### Dataset records

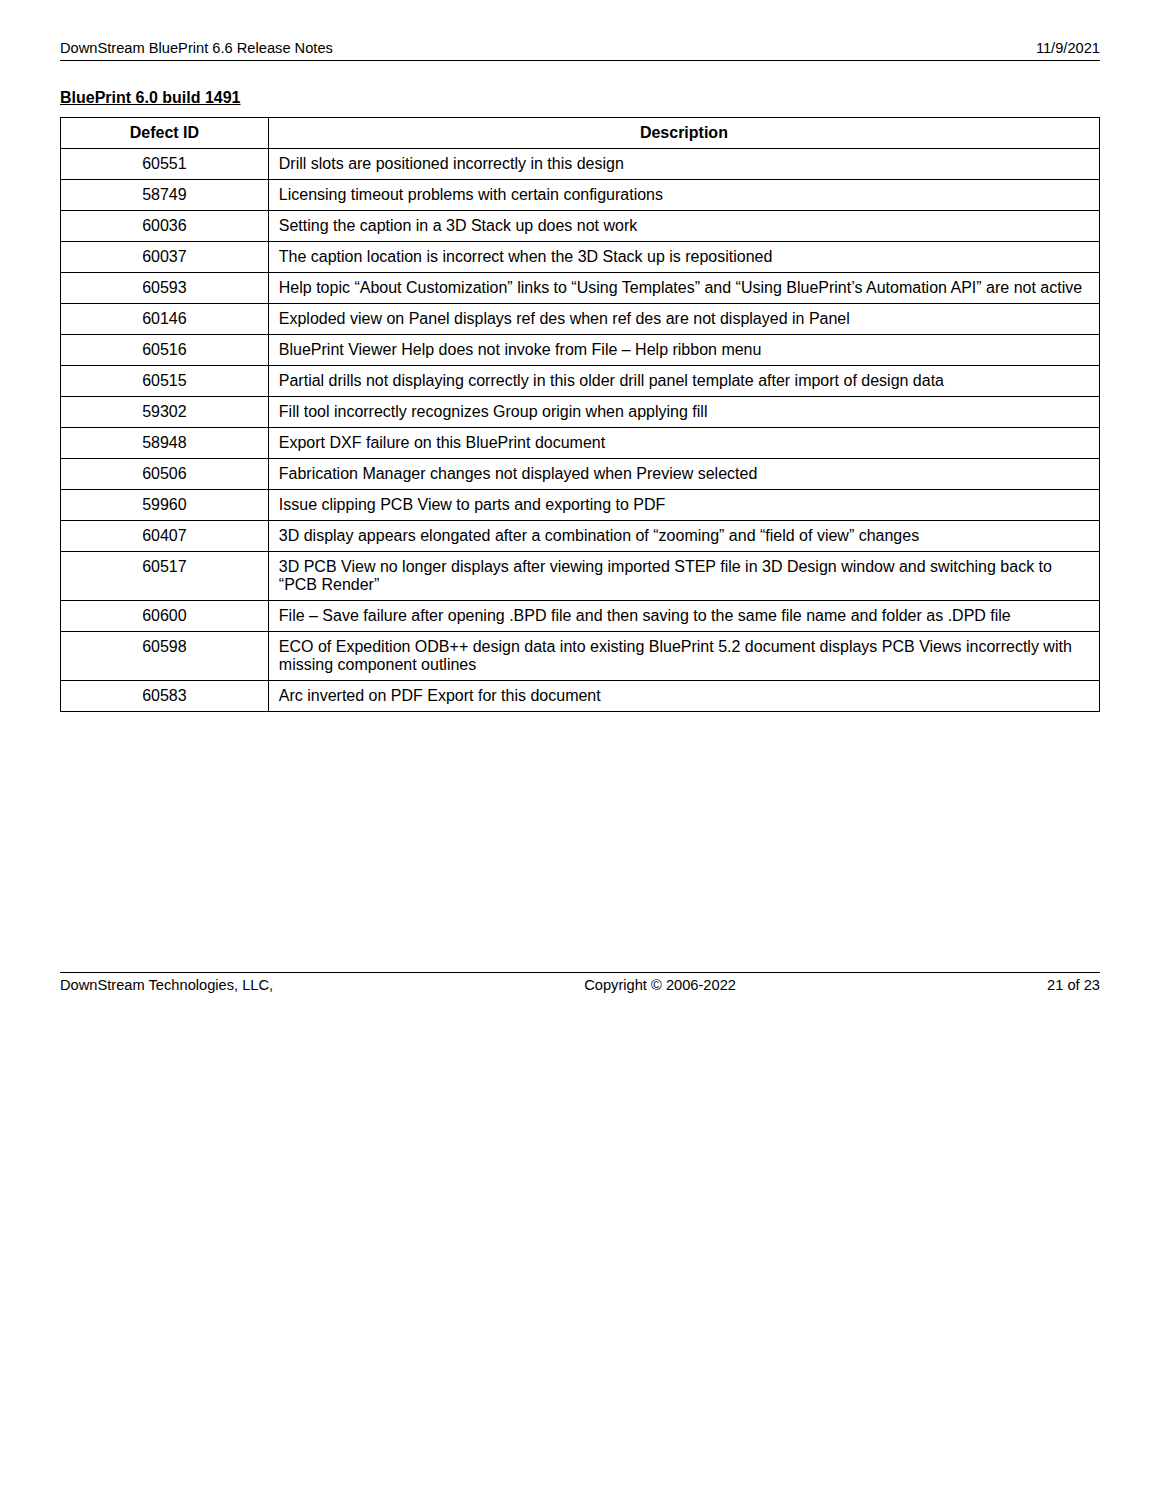DownStream BluePrint 6.6 Release Notes 11/9/2021
BluePrint 6.0 build 1491
| Defect ID | Description |
| --- | --- |
| 60551 | Drill slots are positioned incorrectly in this design |
| 58749 | Licensing timeout problems with certain configurations |
| 60036 | Setting the caption in a 3D Stack up does not work |
| 60037 | The caption location is incorrect when the 3D Stack up is repositioned |
| 60593 | Help topic “About Customization” links to “Using Templates” and “Using BluePrint’s Automation API” are not active |
| 60146 | Exploded view on Panel displays ref des when ref des are not displayed in Panel |
| 60516 | BluePrint Viewer Help does not invoke from File – Help ribbon menu |
| 60515 | Partial drills not displaying correctly in this older drill panel template after import of design data |
| 59302 | Fill tool incorrectly recognizes Group origin when applying fill |
| 58948 | Export DXF failure on this BluePrint document |
| 60506 | Fabrication Manager changes not displayed when Preview selected |
| 59960 | Issue clipping PCB View to parts and exporting to PDF |
| 60407 | 3D display appears elongated after a combination of “zooming” and “field of view” changes |
| 60517 | 3D PCB View no longer displays after viewing imported STEP file in 3D Design window and switching back to “PCB Render” |
| 60600 | File – Save failure after opening .BPD file and then saving to the same file name and folder as .DPD file |
| 60598 | ECO of Expedition ODB++ design data into existing BluePrint 5.2 document displays PCB Views incorrectly with missing component outlines |
| 60583 | Arc inverted on PDF Export for this document |
DownStream Technologies, LLC, Copyright © 2006-2022 21 of 23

### Task instructions
All of the data should be returned word for word, with each picture left out.

### Response to the task
DownStream BluePrint 6.6 Release Notes 11/9/2021
BluePrint 6.0 build 1491
| Defect ID | Description |
| --- | --- |
| 60551 | Drill slots are positioned incorrectly in this design |
| 58749 | Licensing timeout problems with certain configurations |
| 60036 | Setting the caption in a 3D Stack up does not work |
| 60037 | The caption location is incorrect when the 3D Stack up is repositioned |
| 60593 | Help topic “About Customization” links to “Using Templates” and “Using BluePrint’s Automation API” are not active |
| 60146 | Exploded view on Panel displays ref des when ref des are not displayed in Panel |
| 60516 | BluePrint Viewer Help does not invoke from File – Help ribbon menu |
| 60515 | Partial drills not displaying correctly in this older drill panel template after import of design data |
| 59302 | Fill tool incorrectly recognizes Group origin when applying fill |
| 58948 | Export DXF failure on this BluePrint document |
| 60506 | Fabrication Manager changes not displayed when Preview selected |
| 59960 | Issue clipping PCB View to parts and exporting to PDF |
| 60407 | 3D display appears elongated after a combination of “zooming” and “field of view” changes |
| 60517 | 3D PCB View no longer displays after viewing imported STEP file in 3D Design window and switching back to “PCB Render” |
| 60600 | File – Save failure after opening .BPD file and then saving to the same file name and folder as .DPD file |
| 60598 | ECO of Expedition ODB++ design data into existing BluePrint 5.2 document displays PCB Views incorrectly with missing component outlines |
| 60583 | Arc inverted on PDF Export for this document |
DownStream Technologies, LLC, Copyright © 2006-2022 21 of 23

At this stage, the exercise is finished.